Emily Shaffer <nasamuffin@xxxxxxxxxx> · Tue, 21 Feb 2023 13:42:31 -0800

On Fri, Feb 17, 2023 at 2:57 PM Junio C Hamano <gitster@xxxxxxxxx> wrote:
>
> Emily Shaffer <nasamuffin@xxxxxxxxxx> writes:
>
> > Basically, if this effort turns out not to be fruitful as a whole, I'd
> > like for us to still have left a positive impact on the codebase.
> > ...
> > So what's next? Naturally, I'm looking forward to a spirited
> > discussion about this topic - I'd like to know which concerns haven't
> > been addressed and figure out whether we can find a way around them,
> > and generally build awareness of this effort with the community.
>
> On of the gravest concerns is that the devil is in the details.
>
> For example, "die() is inconvenient to callers, let's propagate
> errors up the callchain" is an easy thing to say, but it would take
> much more than "let's propagate errors up" to libify something like
> check_connected() to do the same thing without spawning a separate
> process that is expected to exit with failure.

Because the error propagation path is complicated, you mean? Or
because the cleanup is painful?

I wonder about this idea of spawning a worker thread that can
terminate itself, though.
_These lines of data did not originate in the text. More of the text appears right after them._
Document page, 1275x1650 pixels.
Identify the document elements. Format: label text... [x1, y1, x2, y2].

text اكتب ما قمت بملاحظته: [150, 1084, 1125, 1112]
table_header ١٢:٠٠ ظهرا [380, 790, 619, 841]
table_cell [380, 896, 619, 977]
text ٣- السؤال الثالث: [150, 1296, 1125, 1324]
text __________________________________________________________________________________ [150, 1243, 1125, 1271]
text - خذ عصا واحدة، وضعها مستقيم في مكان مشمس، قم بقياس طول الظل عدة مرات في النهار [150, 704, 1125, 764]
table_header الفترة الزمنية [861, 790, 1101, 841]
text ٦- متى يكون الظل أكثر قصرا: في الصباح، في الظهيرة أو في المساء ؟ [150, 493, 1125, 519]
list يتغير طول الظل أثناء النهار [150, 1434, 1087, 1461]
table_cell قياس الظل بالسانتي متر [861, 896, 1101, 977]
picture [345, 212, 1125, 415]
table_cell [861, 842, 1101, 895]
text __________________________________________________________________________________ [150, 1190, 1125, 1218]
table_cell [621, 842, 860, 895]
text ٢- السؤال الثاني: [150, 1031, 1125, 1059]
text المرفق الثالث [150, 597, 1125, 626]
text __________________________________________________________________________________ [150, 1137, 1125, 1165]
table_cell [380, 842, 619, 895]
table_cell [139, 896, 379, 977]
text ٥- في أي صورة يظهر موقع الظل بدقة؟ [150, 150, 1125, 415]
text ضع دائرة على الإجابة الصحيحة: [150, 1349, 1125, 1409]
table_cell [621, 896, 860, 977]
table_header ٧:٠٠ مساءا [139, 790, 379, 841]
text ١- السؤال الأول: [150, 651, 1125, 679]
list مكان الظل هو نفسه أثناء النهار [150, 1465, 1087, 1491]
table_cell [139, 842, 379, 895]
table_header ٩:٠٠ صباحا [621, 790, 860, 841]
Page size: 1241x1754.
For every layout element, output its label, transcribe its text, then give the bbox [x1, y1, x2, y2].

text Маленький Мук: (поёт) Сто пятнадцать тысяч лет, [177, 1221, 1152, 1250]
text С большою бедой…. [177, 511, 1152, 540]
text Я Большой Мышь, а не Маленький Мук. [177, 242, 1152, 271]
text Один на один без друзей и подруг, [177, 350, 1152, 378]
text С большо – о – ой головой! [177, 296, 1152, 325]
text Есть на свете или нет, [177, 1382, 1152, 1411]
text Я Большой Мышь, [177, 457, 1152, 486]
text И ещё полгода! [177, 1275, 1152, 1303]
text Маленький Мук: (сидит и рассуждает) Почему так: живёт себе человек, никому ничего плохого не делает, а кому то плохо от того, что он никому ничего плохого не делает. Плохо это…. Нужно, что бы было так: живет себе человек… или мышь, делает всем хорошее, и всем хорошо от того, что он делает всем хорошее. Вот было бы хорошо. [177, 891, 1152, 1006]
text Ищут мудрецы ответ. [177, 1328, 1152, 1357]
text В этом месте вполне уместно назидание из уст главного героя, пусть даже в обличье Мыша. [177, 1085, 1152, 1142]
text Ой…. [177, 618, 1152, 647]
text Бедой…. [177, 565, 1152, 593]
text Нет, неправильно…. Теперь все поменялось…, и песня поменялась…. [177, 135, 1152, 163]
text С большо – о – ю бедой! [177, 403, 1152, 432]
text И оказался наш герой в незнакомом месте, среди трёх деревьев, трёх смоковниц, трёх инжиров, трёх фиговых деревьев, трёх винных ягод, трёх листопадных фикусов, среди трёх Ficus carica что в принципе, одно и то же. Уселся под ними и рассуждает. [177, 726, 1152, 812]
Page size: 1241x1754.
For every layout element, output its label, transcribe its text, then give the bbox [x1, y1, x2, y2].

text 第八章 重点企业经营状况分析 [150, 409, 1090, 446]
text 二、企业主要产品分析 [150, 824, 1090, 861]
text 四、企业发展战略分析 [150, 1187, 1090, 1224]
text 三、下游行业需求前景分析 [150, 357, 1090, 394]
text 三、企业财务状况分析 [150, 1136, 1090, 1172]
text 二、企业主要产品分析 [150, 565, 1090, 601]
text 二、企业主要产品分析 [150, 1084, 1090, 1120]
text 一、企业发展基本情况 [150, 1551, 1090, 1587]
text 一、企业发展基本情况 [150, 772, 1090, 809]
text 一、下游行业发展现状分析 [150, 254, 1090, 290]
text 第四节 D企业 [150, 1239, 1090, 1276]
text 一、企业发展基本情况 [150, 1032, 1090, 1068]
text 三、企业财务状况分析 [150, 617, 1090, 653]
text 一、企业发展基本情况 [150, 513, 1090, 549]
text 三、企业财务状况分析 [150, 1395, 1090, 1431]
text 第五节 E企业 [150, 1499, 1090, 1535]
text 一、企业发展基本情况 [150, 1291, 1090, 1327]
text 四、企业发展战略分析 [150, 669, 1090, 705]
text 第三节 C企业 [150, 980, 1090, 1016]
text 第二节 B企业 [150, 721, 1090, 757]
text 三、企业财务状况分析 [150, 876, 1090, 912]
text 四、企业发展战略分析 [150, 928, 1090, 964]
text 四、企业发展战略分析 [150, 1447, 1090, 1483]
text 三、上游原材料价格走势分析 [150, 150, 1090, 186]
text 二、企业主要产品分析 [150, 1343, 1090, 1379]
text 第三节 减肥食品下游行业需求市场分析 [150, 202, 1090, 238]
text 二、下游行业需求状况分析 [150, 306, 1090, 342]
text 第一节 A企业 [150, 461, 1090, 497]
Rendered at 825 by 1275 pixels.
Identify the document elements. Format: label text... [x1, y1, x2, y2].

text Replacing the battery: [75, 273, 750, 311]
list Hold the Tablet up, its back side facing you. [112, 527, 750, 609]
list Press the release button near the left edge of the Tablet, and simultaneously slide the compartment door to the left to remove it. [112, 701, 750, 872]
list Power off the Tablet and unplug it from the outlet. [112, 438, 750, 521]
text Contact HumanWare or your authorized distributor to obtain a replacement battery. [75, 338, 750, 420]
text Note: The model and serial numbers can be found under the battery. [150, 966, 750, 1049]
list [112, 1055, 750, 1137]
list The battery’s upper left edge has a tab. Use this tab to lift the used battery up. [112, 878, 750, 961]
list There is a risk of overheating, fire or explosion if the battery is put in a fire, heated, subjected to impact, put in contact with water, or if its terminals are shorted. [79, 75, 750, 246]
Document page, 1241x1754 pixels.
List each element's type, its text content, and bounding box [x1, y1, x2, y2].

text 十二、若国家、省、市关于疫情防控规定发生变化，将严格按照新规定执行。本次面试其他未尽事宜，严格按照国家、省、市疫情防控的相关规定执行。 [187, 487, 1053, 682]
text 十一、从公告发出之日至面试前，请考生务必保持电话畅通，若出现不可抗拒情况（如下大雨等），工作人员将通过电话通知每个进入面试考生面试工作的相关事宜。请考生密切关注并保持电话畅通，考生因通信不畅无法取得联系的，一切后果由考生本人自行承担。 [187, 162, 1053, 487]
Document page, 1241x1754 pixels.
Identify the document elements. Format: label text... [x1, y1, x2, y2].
Is it a bad idea? Is it a hacky way of
pretending that we have exceptions? I guess if we have a thread then
we still have the same concerns about memory management (which we
don't have if we use a child process). (I'll reply to demerphq's mail
in detail, but it seems like the hardest part of this is memory
cleanup, no?)

In other cases, we might want to perform some work that can be sped up
by using more threads; how do we want to expose that functionality to
the caller? Do we want to manage our own threads, or do we want to
pass off orchestrating those worker threads to the caller (who
theoretically might have a faster way to manage them, like GPU
execution or distributed execution or something, or who might be using
their own thread pool manager)?

>
> It is not clear if we can start small, work on a subset of the
> things and still reap the benefit of libification.  Is there an
> existing example that we have successfully modularlized the API into
> one subsystem?  Offhand, I suspect that the refs API with its two
> implementations may be reasonably close, but is the inteface into
> that subsystem the granularity of the library interface you guys
> have in mind?

I think many of our internal APIs, especially the lower level ones,
are actually quite well modularized, or close enough to it that you
can't really tell they aren't. run-command.h and config.h come to
mind. The ones that aren't, I tend to think are frustrating to work
with anyways - is it reasonable to consider, for example, further
cleanup of cache.h as part of this effort? Is it reasonable to rework
an ugly circular dependency between two headers as a prerequisite to
doing library work around one of them?

I had a look at the refs API documentation but it seems that we don't
actually have a way for the code to use reftable. Is that what you
meant by the two implementations of refs API, or am I missing
something else? Anyway, abstracting at the "which backend do I want to
use" layer seems absolutely appropriate to me, if we're discussing
places where Git can use an alternative implementation. (For example,
this means it's also easy for Git to use some random NoSQL table as a
ref store, if that's what the caller wants.) For the most part refs.h
seems like it has things I would want to expose to external callers
(or that I would want to reimplement as a library author).

 - Emily